I knew he didn’t mean it. Or, rather, I knew that was not completely what he meant. In many ways, saying “good game” can be as much a pile of BS as what the tournament officiator was pouring out before things started. It’s a smoke screen to hide your real feelings. Resentment, anger, fear, jealousy and disappointment—all can be cloaked behind those two little words. I tried not to do that, but I still had to keep things hidden. What did I hide, mostly, when I lost?

Sadness: in myself, in the circumstances of the game, and that I had not lasted longer…

However, when I looked at Vadim again, I wasn’t sad. Why had I not plunged into darkness?

He took my hand. Instead of saying “good game”, as was proper, I whispered something else:

“Je perdu.” His fingers lifted mine. I sure did not want to let go first. Let him make the move…

He did, letting my hand drop to the table like a snowflake to the ground. “Well played, Remy.”

“Huh?” I couldn’t believe it. “No way.

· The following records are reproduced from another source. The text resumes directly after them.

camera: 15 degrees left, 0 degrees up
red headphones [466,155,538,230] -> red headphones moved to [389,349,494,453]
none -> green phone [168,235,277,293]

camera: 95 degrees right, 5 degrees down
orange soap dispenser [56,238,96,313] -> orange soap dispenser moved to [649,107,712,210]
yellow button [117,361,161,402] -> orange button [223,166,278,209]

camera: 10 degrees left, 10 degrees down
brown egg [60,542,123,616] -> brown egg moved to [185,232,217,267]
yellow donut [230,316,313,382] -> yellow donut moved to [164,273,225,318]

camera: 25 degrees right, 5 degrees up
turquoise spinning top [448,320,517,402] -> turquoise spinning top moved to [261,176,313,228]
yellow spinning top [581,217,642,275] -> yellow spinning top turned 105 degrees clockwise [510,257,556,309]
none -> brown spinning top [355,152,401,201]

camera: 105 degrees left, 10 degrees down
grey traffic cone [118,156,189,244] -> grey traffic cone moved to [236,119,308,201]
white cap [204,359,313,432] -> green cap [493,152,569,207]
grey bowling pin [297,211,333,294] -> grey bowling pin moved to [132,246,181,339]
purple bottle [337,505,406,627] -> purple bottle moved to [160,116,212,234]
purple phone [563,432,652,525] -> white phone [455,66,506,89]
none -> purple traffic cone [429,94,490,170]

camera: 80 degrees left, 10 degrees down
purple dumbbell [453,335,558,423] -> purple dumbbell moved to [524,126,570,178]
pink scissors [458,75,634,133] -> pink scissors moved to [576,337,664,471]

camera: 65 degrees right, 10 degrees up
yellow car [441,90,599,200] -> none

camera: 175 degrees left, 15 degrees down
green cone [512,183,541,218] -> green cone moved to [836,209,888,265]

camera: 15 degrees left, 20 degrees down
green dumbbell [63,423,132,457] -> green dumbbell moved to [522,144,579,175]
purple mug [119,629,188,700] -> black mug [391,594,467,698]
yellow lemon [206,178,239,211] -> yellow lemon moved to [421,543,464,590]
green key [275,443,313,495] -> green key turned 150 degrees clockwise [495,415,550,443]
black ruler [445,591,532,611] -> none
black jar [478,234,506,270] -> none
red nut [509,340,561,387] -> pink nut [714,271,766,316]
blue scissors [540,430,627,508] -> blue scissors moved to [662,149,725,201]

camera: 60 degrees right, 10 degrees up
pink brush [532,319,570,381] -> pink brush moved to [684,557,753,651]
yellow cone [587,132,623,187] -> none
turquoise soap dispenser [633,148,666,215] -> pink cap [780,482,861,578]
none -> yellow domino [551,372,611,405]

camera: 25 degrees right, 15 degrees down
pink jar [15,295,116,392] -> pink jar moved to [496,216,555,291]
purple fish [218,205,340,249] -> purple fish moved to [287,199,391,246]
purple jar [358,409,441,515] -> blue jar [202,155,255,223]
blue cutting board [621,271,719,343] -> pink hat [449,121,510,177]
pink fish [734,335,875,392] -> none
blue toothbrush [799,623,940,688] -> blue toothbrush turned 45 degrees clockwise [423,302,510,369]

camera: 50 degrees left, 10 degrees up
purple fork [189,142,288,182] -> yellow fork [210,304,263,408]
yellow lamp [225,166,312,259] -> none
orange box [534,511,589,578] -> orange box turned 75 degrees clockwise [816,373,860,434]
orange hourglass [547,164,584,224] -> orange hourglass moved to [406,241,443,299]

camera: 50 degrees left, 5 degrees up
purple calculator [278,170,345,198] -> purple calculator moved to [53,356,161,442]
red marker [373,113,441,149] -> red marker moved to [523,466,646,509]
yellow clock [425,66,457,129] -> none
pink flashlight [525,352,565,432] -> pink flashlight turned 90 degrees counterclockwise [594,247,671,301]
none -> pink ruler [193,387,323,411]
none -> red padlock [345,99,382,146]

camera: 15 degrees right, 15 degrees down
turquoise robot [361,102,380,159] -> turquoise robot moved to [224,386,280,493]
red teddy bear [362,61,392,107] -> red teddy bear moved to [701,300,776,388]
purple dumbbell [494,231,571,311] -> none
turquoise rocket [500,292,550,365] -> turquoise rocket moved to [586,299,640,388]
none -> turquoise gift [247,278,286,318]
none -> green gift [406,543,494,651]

I mean, I only lasted twenty-five moves, Mr. Startsev—!”

“Beautiful.” He paused. “Better twenty-five slow moves than fifty hasty ones, or overeager. You viewed each move as a goal unto itself. In time, this will help in combinations. No move is isolated from the others, as we both well know. Chess is a symphony, not a spreadsheet.”

I suddenly found myself laughing. “You’re right!” I slapped my hand over my mouth and quieted down. Most people were still playing. At this time, I caught a look on Vadim’s face:

He couldn’t have been more than thirty-five. I suspected he was my age. However, at the moment when he finished his musings, he looked haggard versus the other players. Chess clocks were being slammed down all over the place—tick-bam, tick-bam. Everybody’s heads were hunched over their chessboards, as if they were overgrown turtles in blue and white polo-neck T-shirts. Something felt wrong, and as soon as I saw Vadim’s expression I saw it:

Is this it? Is this what chess is all about? Tick-tock, tick-tock, check and checkmate, and you’re done. Beat your opponent before he beats you. Conquer the tournament. Earn cash. Everyone wins, especially the good folks at this hotel and the corporations that sponsored us. Is this to what I’ve given my life? A money ploy? Chess is chess, but what on Earth is THIS?

I could see it in the drab red carpet of the ballroom, hear it in the hum of overhead fluorescent lighting, smell it in the odor of ubiquitously-used hotel-strength disinfectant, touch it in the bumpy white plastic whatever-it-is material of the tournament tables, and taste it in my mouth: the weird chemical afterthought of my individually-wrapped, double-chocolate-chip muffin.

It was all around us. None of us seemed either willing or able to escape because it was life.

Vadim shook off a chill. “Et quoi?” he scoffed quietly. “Oh, by the way…I know French, too.”